*** Begin section ***
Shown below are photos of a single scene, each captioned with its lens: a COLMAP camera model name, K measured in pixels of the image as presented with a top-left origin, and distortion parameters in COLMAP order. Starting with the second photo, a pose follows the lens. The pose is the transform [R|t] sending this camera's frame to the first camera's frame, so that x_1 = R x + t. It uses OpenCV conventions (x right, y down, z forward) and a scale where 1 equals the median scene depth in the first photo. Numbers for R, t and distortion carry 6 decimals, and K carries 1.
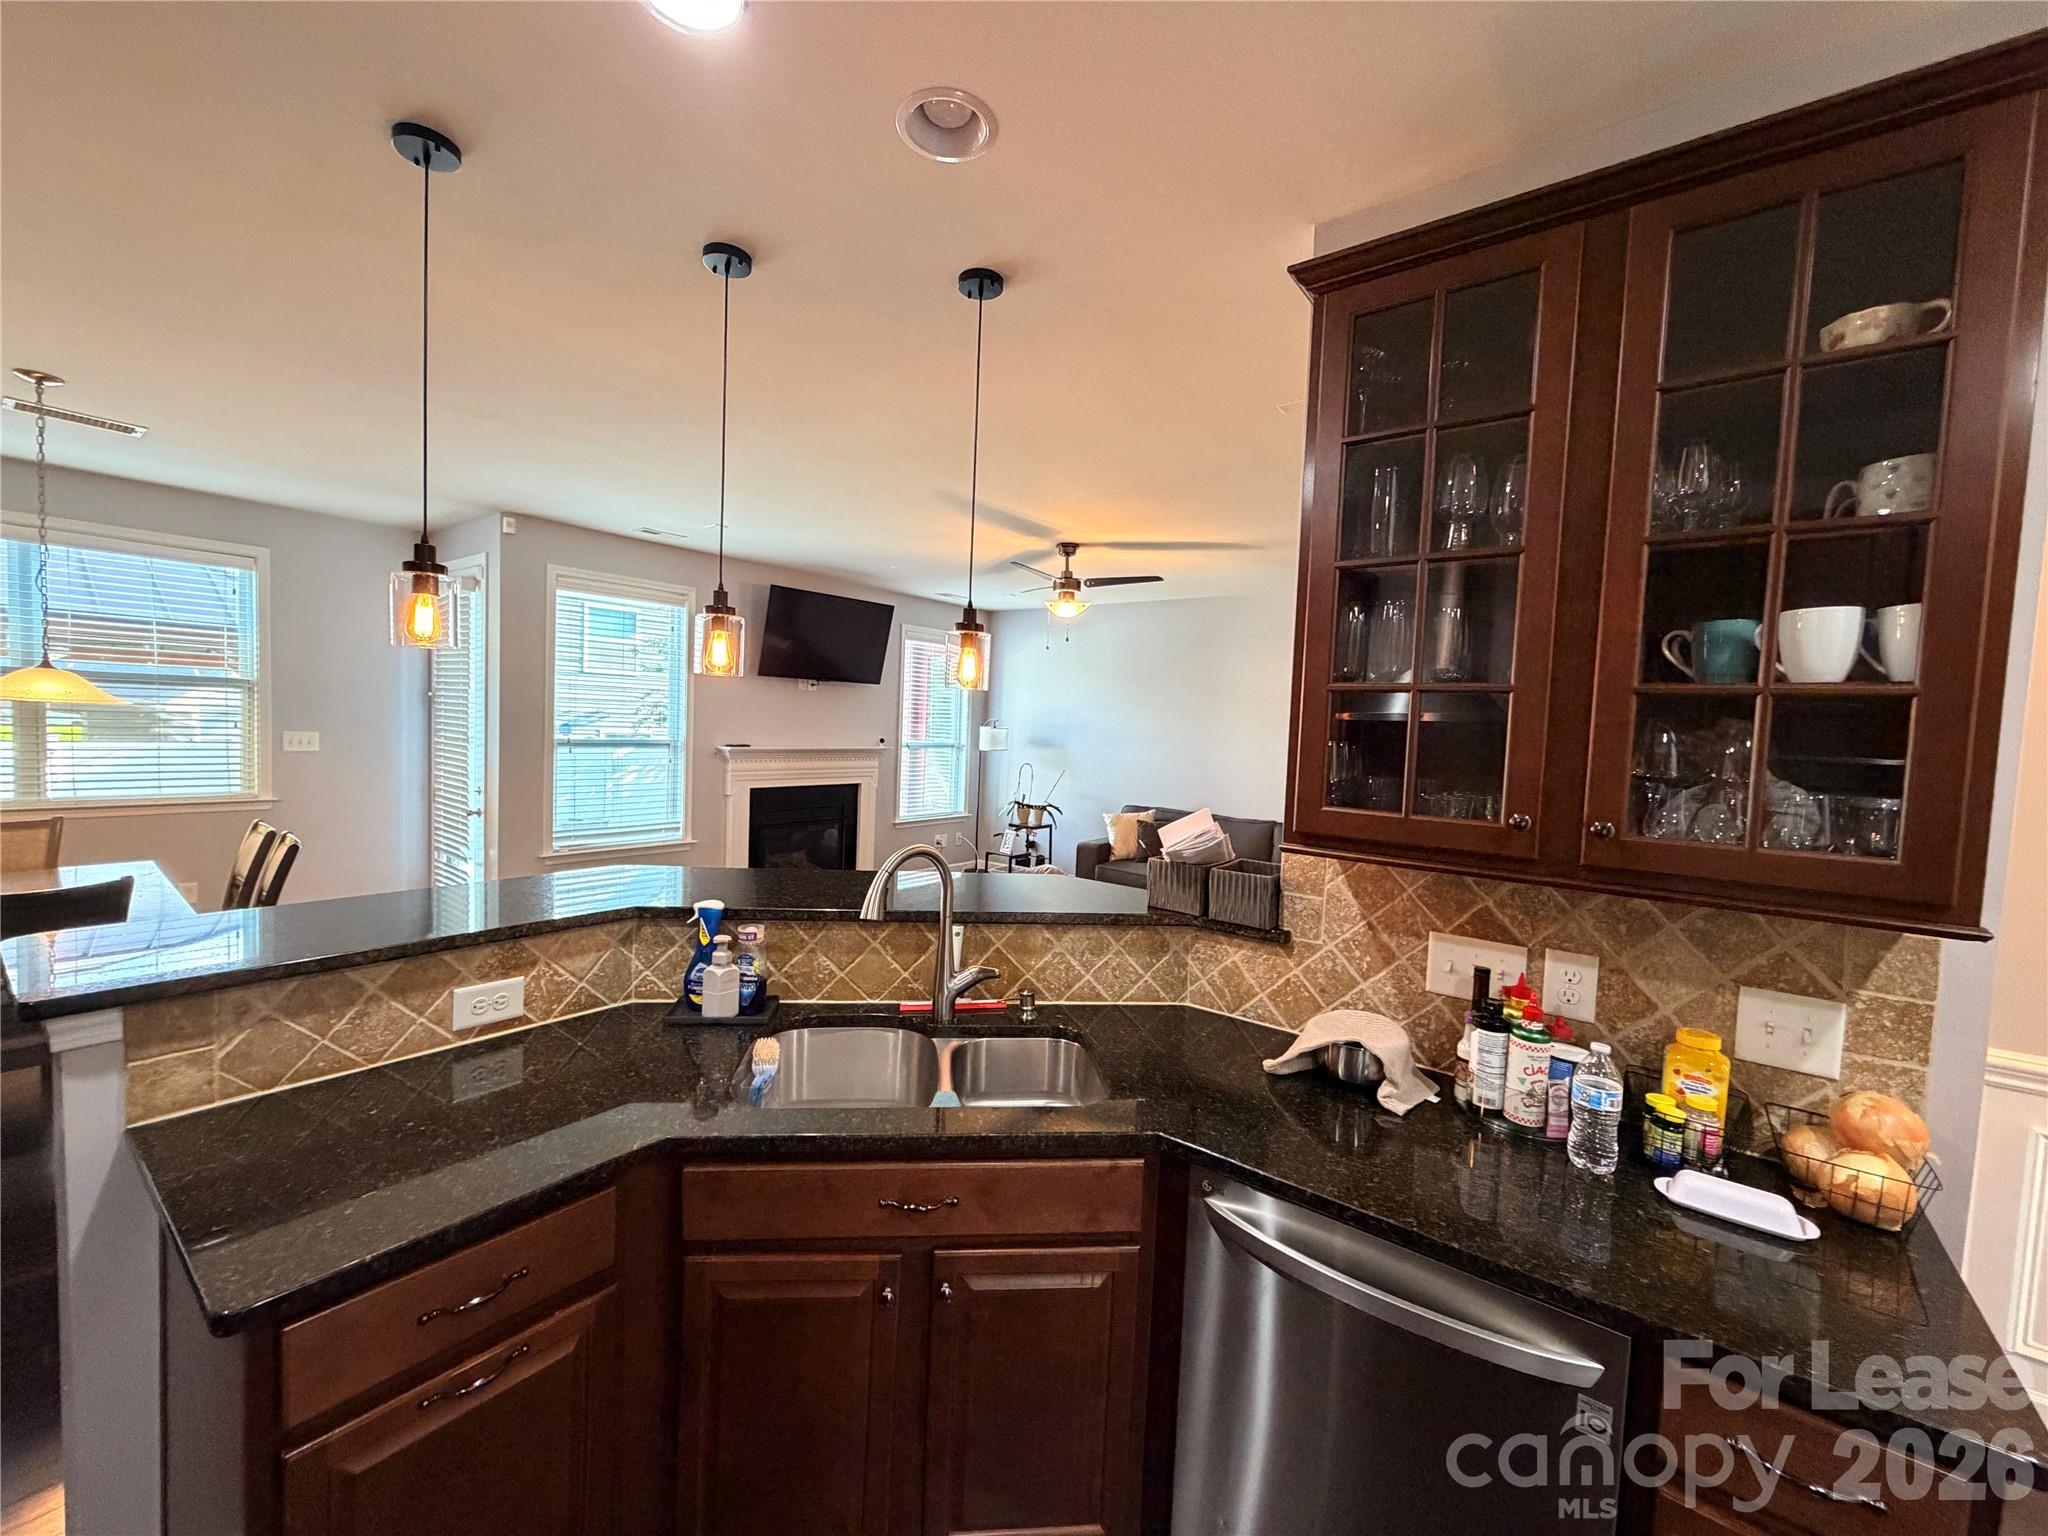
lens RADIAL K [[822.5, 0, 1020.9], [0, 822.5, 767.5], [0, 0, 1]] dist [0.001260, -0.000097]
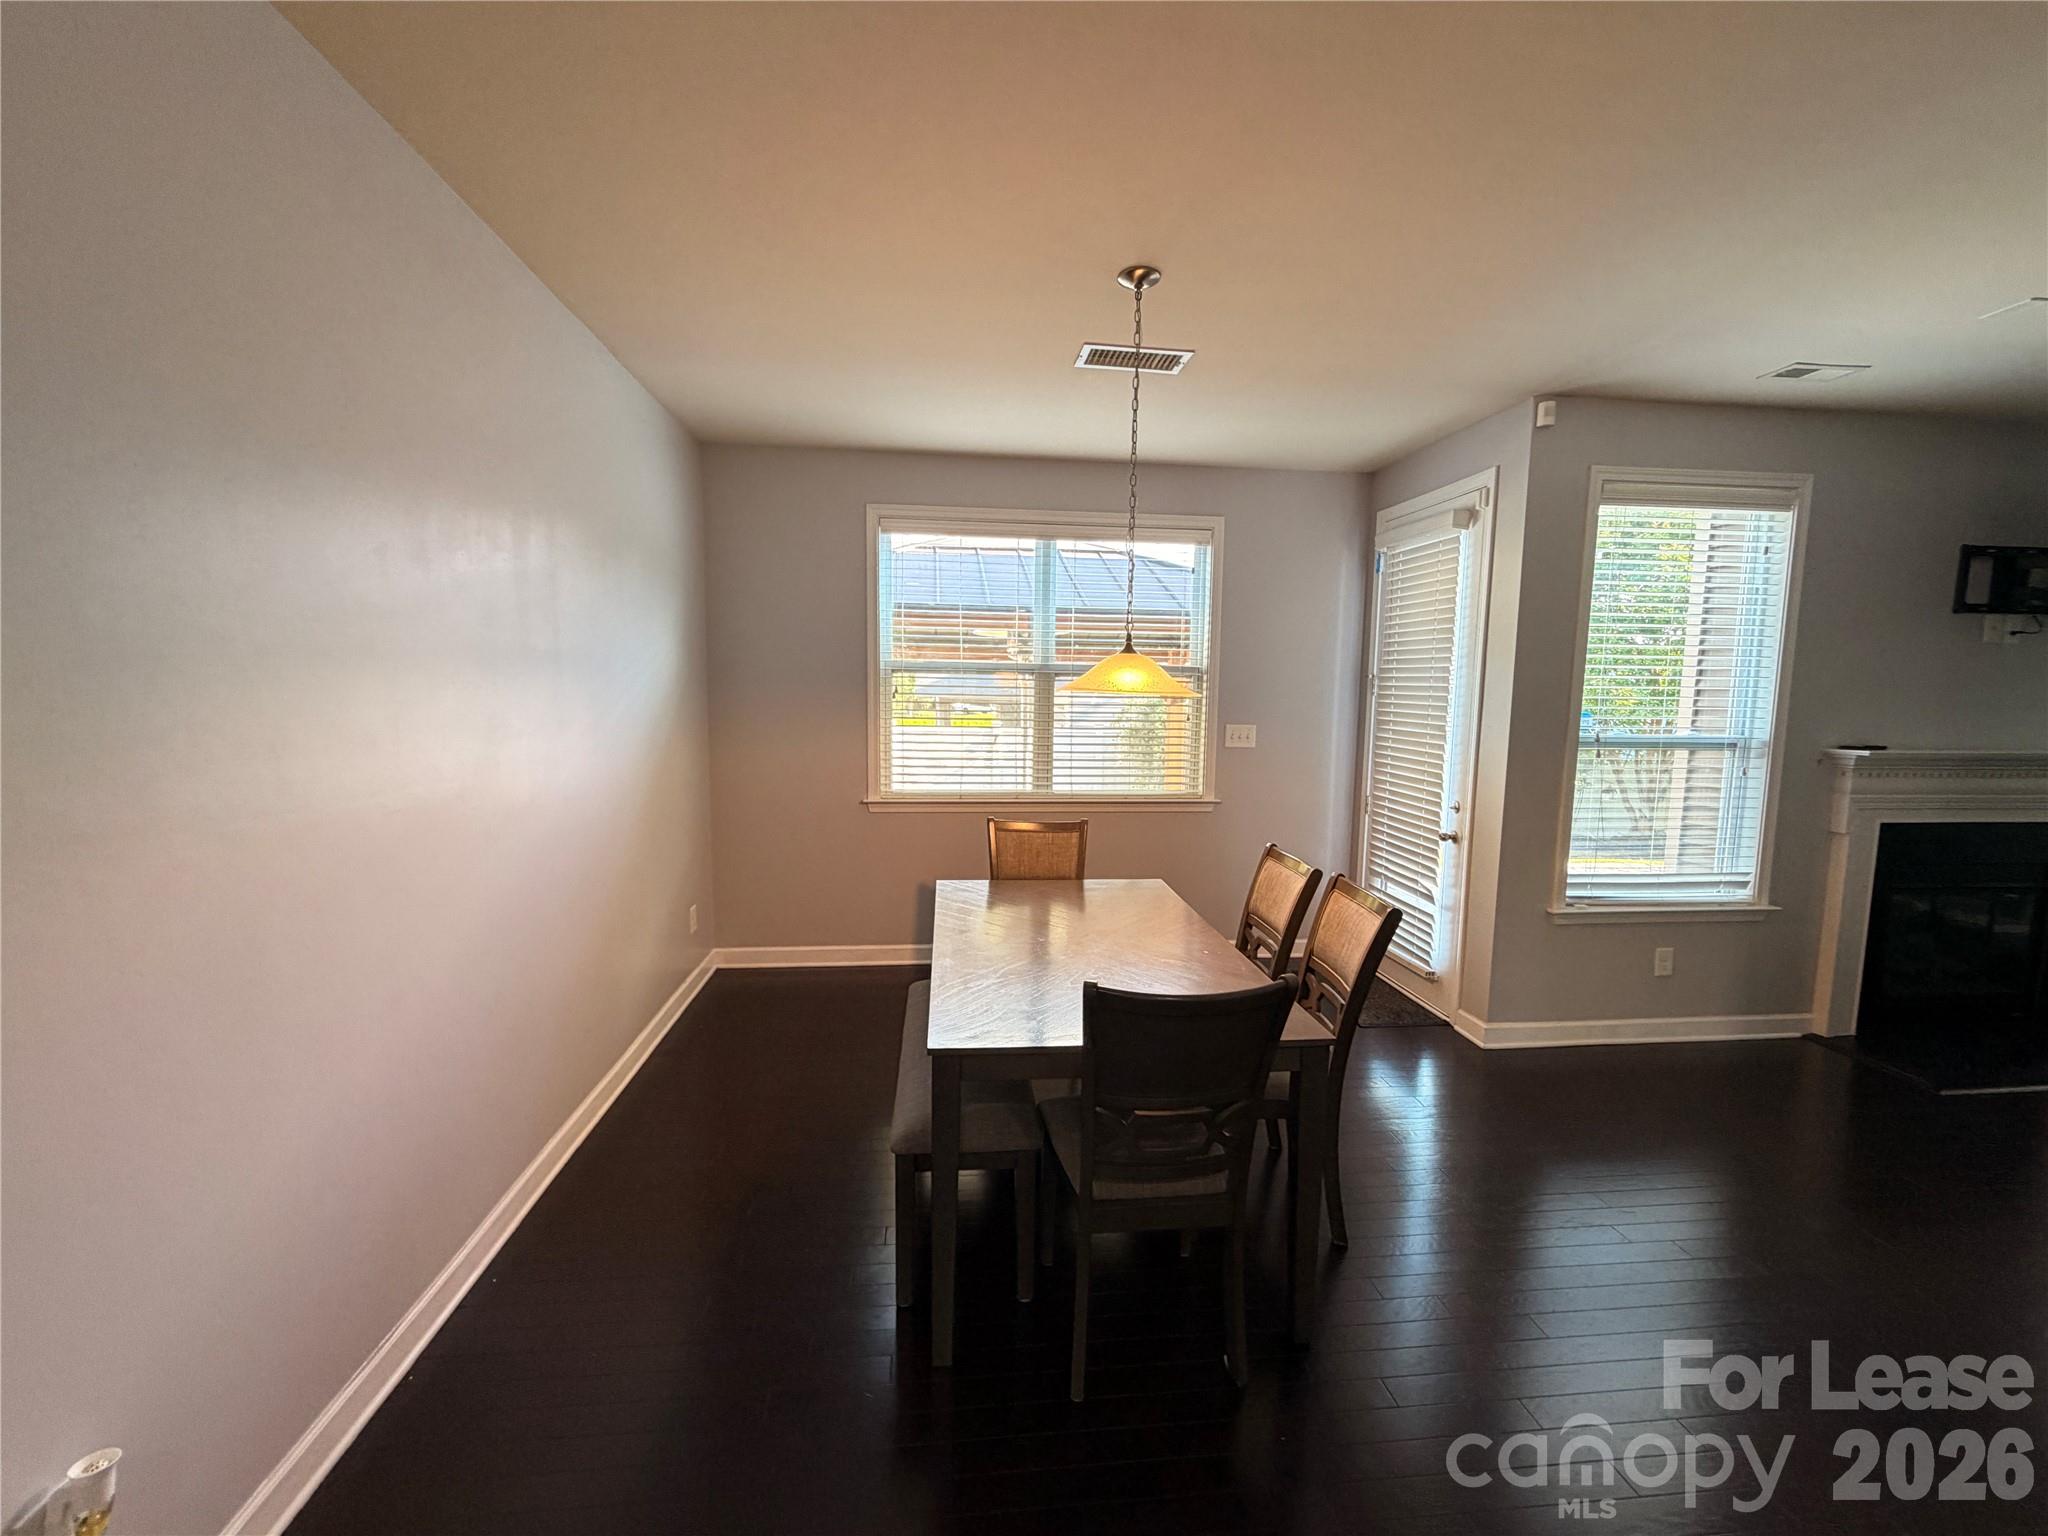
lens RADIAL K [[822.5, 0, 1015.0], [0, 822.5, 771.4], [0, 0, 1]] dist [0.001260, -0.000097]
pose [[0.691743, 0.041693, -0.720939, -0.340904], [-0.024543, 0.999113, 0.034231, -0.015393], [0.721727, -0.005985, 0.692152, 0.185038]]
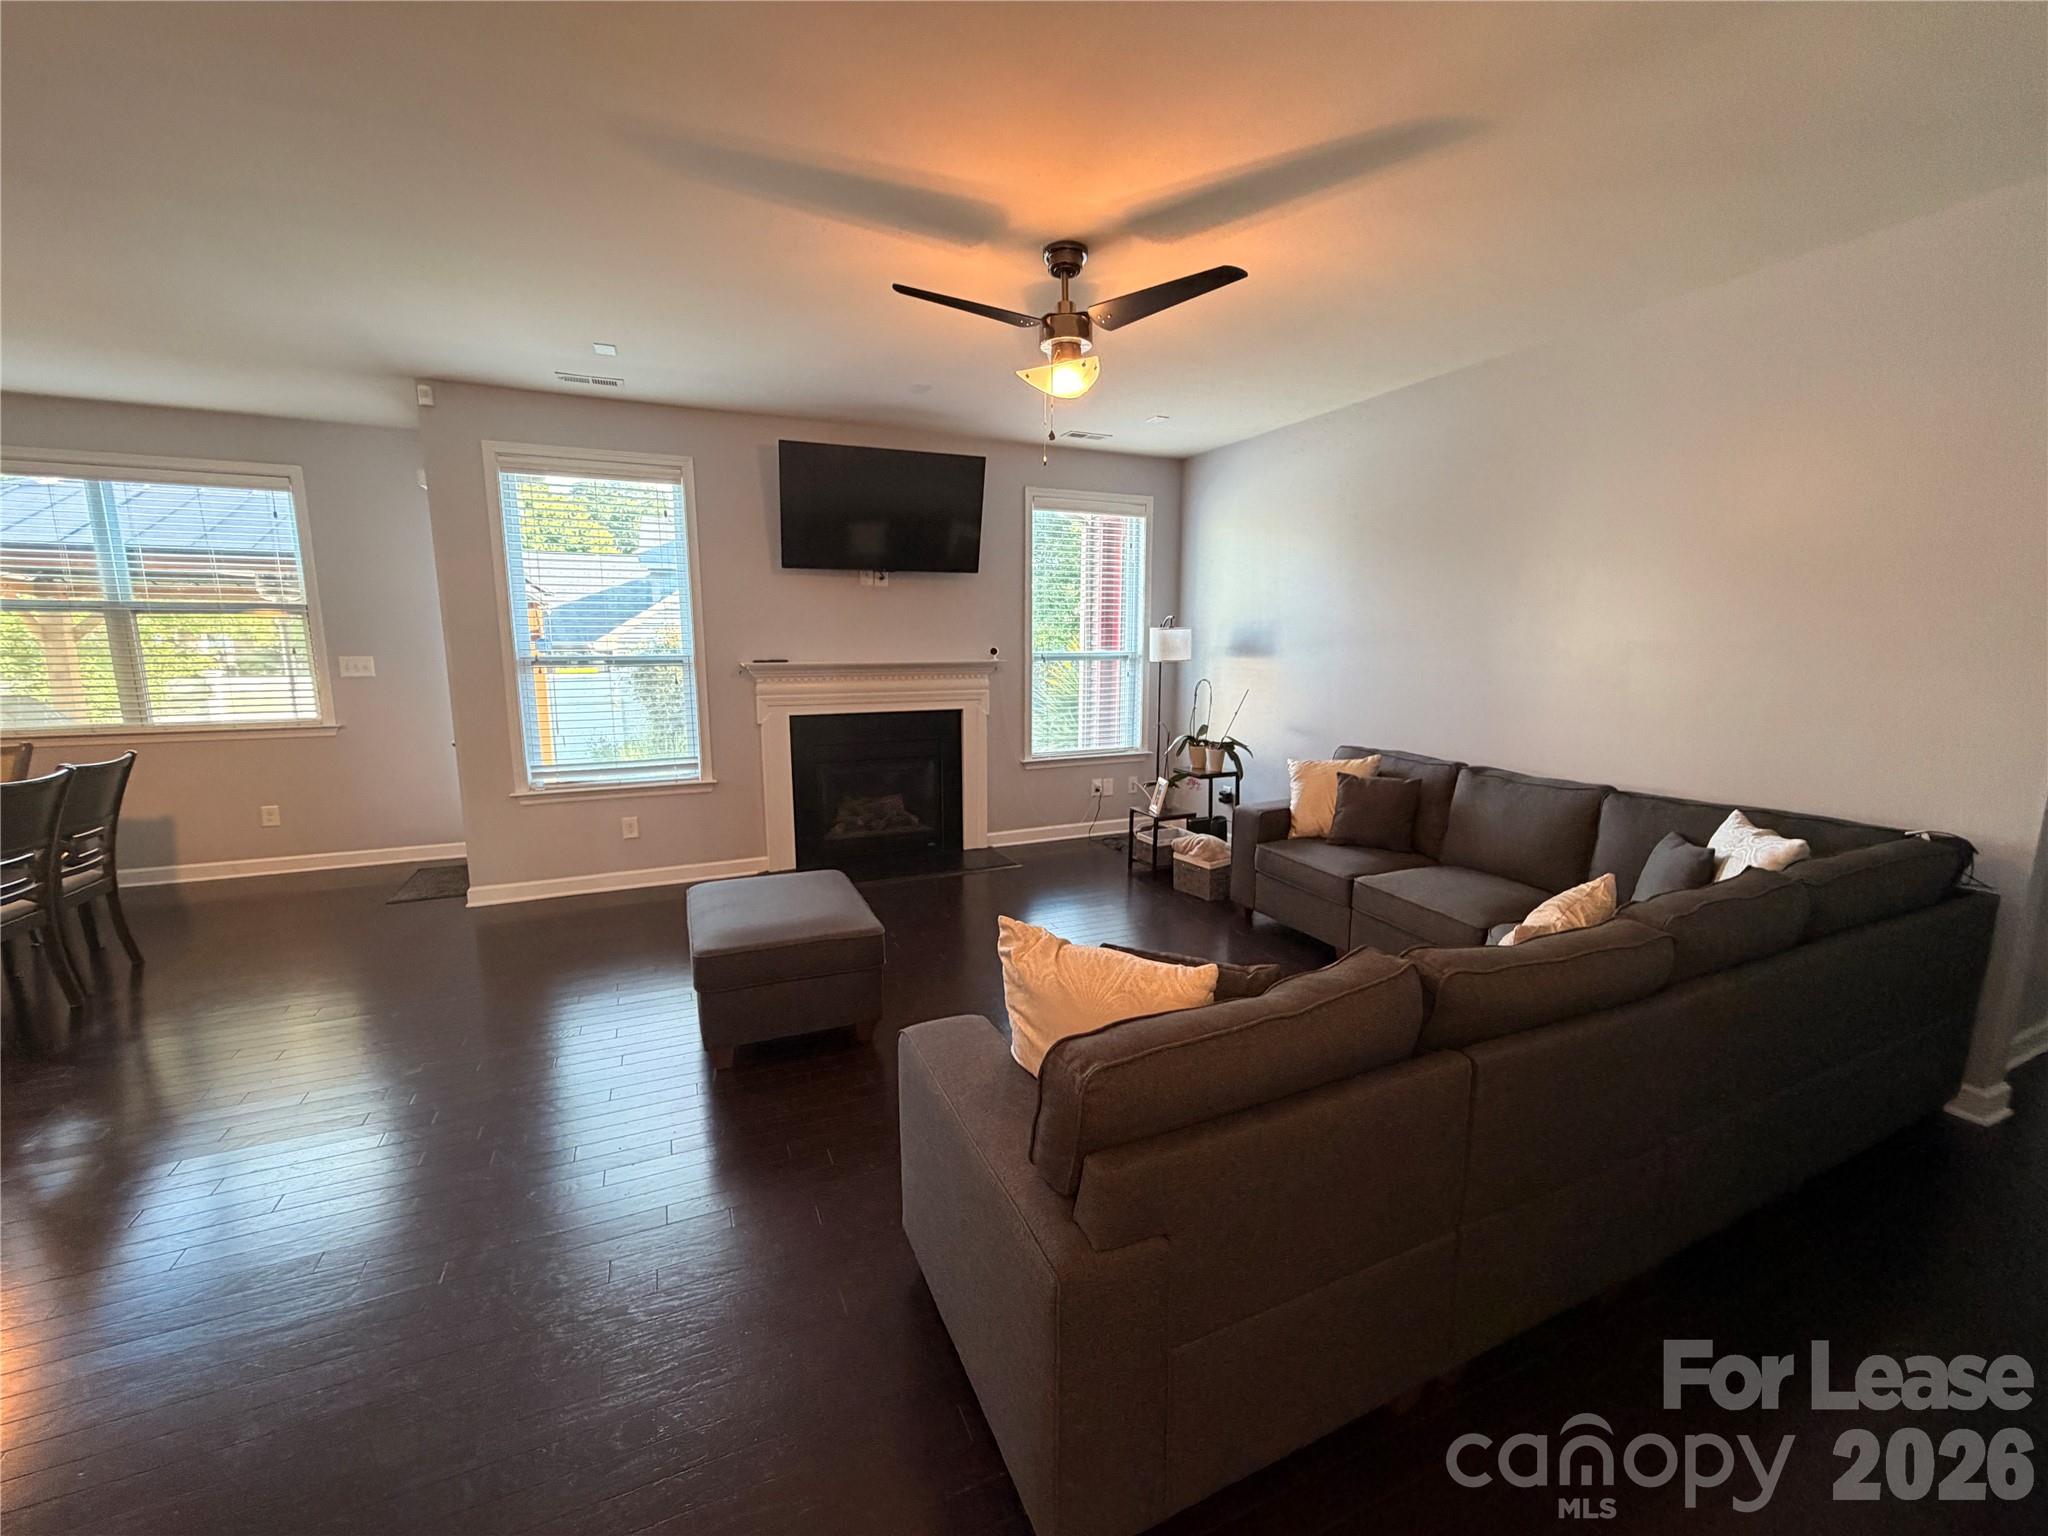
lens RADIAL K [[822.5, 0, 1017.3], [0, 822.5, 774.3], [0, 0, 1]] dist [0.001260, -0.000097]
pose [[0.879815, 0.038690, -0.473739, 0.241333], [0.009610, 0.995030, 0.099110, 0.005342], [0.475220, -0.091751, 0.875070, 0.419767]]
*** End section ***
To do: All of the material above is to be retyped exactly, with no pictures included.

Output:
Shown below are photos of a single scene, each captioned with its lens: a COLMAP camera model name, K measured in pixels of the image as presented with a top-left origin, and distortion parameters in COLMAP order. Starting with the second photo, a pose follows the lens. The pose is the transform [R|t] sending this camera's frame to the first camera's frame, so that x_1 = R x + t. It uses OpenCV conventions (x right, y down, z forward) and a scale where 1 equals the median scene depth in the first photo. Numbers for R, t and distortion carry 6 decimals, and K carries 1.
lens RADIAL K [[822.5, 0, 1020.9], [0, 822.5, 767.5], [0, 0, 1]] dist [0.001260, -0.000097]
lens RADIAL K [[822.5, 0, 1015.0], [0, 822.5, 771.4], [0, 0, 1]] dist [0.001260, -0.000097]
pose [[0.691743, 0.041693, -0.720939, -0.340904], [-0.024543, 0.999113, 0.034231, -0.015393], [0.721727, -0.005985, 0.692152, 0.185038]]
lens RADIAL K [[822.5, 0, 1017.3], [0, 822.5, 774.3], [0, 0, 1]] dist [0.001260, -0.000097]
pose [[0.879815, 0.038690, -0.473739, 0.241333], [0.009610, 0.995030, 0.099110, 0.005342], [0.475220, -0.091751, 0.875070, 0.419767]]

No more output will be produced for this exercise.